Housing affordability conditions for all buyers reached a milestone in the first quarter, according to the National Association of Realtors (NAR).
NAR's composite quarterly Housing Affordability Index rose to a record high of 205.9 in the first quarter, based on the relationship between median home price, median family income and average mortgage interest rate. This is the first time the quarterly index broke the 200 mark since NAR began record keeping in 1970.
Furthermore, NAR's index shows the median income family, earning just under $61,000, could afford a home costing $325,500 in the first quarter, which is more than double the national median existing single-family home price of $158,100. The median monthly mortgage principal and interest payment for a median-priced home would take only 13.5% of gross income.
A companion NAR index measuring the ability of first-time buyers to purchase a home also set a record, with the first-time buyer index reaching 135.8 in the first quarter.

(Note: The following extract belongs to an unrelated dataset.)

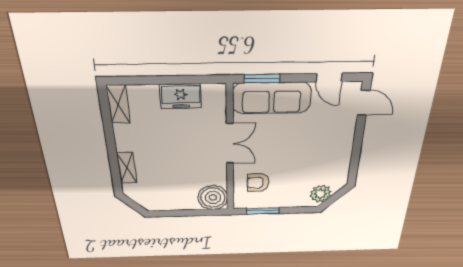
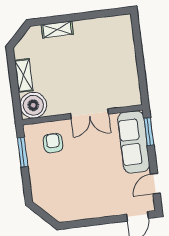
freezer: (181, 96) -> (128, 71), removed
shelving: (118, 104) -> (24, 75), moved, turned 90
plant: (321, 194) -> (47, 201), removed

‘For those with good credit, we've never seen better housing affordability conditions or market opportunities than we see at present,’ says NAR President Moe Veissi, broker-owner of Veissi & Associates Inc. in Miami. ‘Although home prices are stabilizing and sales are rising, some buyers still have to jump through a lot of hoops to convince a lender that they are creditworthy, even for a mortgage that would be well within their means. This is especially true for self-employed buyers.’